# Meet The Twins



## Roy (Feb 23, 2003)

:hug:







View attachment 9736


----------



## Ryan P (Sep 20, 2011)

:thumbsup:

Boss, that's just plain greedy!

I still can't manage to bag just the one.

ATB

R


----------



## Littlelegs (Dec 4, 2011)

Lovely, wish I could win the lottery. One of these would definitely be on my wish list, preferably a 1971 birth year model. Look great on the mesh and leather too. Enjoy


----------



## mel (Dec 6, 2006)

Such a greedy boy, Roy! and they are naked as well :swoon:

Enjoy!


----------



## streety (Jan 17, 2009)

Come the revolution we will all have one of these. Looks like Roy knows something we don't :wink: .


----------



## Romantic Ape (Oct 30, 2015)

Really very cool duo you have there


----------



## vinn (Jun 14, 2015)

beautiful bulovas. can you get any crystals for those? does any one make an after - market crystals? (with the name and numbers) my Space View has a cracked crystal. [please excuse the non - stop questions] - vinn


----------



## Roy (Feb 23, 2003)

I've got three of these now, greed? 



vinn said:


> beautiful bulovas. can you get any crystals for those? does any one make an after - market crystals? (with the name and numbers) my Space View has a cracked crystal. [please excuse the non - stop questions] - vinn


 You can still find original crystals, there are still a few about in the USA.


----------



## vinn (Jun 14, 2015)

thanks roy, how would i locate these "USA guys"?


----------



## Roy (Feb 23, 2003)

vinn said:


> thanks roy, how would i locate these "USA guys"?
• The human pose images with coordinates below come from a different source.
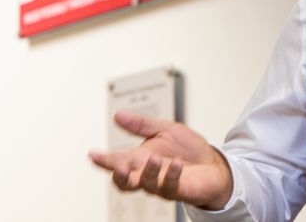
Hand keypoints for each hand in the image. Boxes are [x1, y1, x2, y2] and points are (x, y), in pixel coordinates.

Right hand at [89, 111, 233, 209]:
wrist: (213, 164)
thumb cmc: (187, 150)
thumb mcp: (164, 129)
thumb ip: (141, 124)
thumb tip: (118, 115)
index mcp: (140, 159)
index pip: (117, 161)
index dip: (104, 160)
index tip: (93, 154)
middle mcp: (147, 174)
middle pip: (125, 183)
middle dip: (119, 176)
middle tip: (119, 166)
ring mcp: (162, 184)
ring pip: (146, 185)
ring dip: (148, 172)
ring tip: (154, 157)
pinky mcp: (179, 190)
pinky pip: (170, 186)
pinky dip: (171, 174)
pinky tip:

 http://www.accutron214.com/AccutronParts/Pages/SpaceviewCrystals.htm

Also eBay can be a good place to find them.


----------



## vinn (Jun 14, 2015)

*thanks again roy, i visited the site - vinn*


----------



## Roy (Feb 23, 2003)

This is getting silly, meet the triplets :laugh:
View attachment 9862


----------



## tixntox (Jul 17, 2009)

I hankered after one of those for ages but when I finally got one, I was underwhelmed and flipped it fairly quickly. I've had a couple of hummers but the Omega was my favourite ,,,,,,,,,,,,,,,,,,,,,,,,,,,,,,,,,,,,,,, until I flipped that too! 

Mike


----------



## ETCHY (Aug 3, 2004)

Roy said:


> This is getting silly, meet the triplets :laugh:
> View attachment 9862


 Wristwatch porn :swoon:


----------



## Guest (Apr 30, 2016)

Roy said:


> This is getting silly, meet the triplets :laugh:
> View attachment 9862


 can you ever have too much of a good thing? ..they are not cream buns after all............mmmmmm cream buns :swoon:

the only open dial watches on the planet that i like :thumbsup:


----------



## Roy (Feb 23, 2003)

True Bruce I don't wear them, just look and listen to them, sad or what :laugh:


----------



## Guest (Apr 30, 2016)

Roy said:


> True Bruce I don't wear them, just look and listen to them, sad or what :laugh:


 not sad at all, you should see the stuff i have ...now thats sad :rofl:


----------



## Muddy D (Nov 16, 2013)

Roy said:


> This is getting silly, meet the triplets :laugh:
> View attachment 9862


 Stunning watches, one of these has been on my hit list for a while.


----------



## Roy (Feb 23, 2003)

There's one on Ebay at £1250 : http://www.ebay.co.uk/itm/Vintage-BULOVA-ACCUTRON-SPACEVIEW-M9-Watch-Boxed-With-Papers-/172185939880?hash=item281714efa8:g:aGwAAOSwiYFXI1~2

How MUCH !!!!

Maybe time to get rid :laugh:


----------



## Foxdog (Apr 13, 2011)

Roy said:


> This is getting silly, meet the triplets :laugh:
> View attachment 9862


 Such cool looking watches :yes:

Can't believe you've not synced the second hands Roy ! :biggrin:


----------



## Silver Hawk (Dec 2, 2003)

Roy said:


> This is getting silly, meet the triplets :laugh:
> View attachment 9862


 Look after the crystals on those Roy. :sadwalk:


----------



## Roy (Feb 23, 2003)

Silver Hawk said:


> Look after the crystals on those Roy. :sadwalk:


 I will Paul, I'm not wearing them.


----------



## Silver Hawk (Dec 2, 2003)

Roy said:


> I will Paul, I'm not wearing them.


 :laugh:


----------



## Roy (Feb 23, 2003)

Roy said:


> This is getting silly, meet the triplets :laugh:


 I think I have decided to keep only one of these, it's going to break my heart but they are no good just stuck in a box.
Will keep the middle one and pass on the others. Don't want to put them on the website as would prefer forum members to have them so I am just taking some pics now and will put on the trades section


----------



## mattbeef (Jul 17, 2008)

Most generous of you Roy. Im sure they will get a good home


----------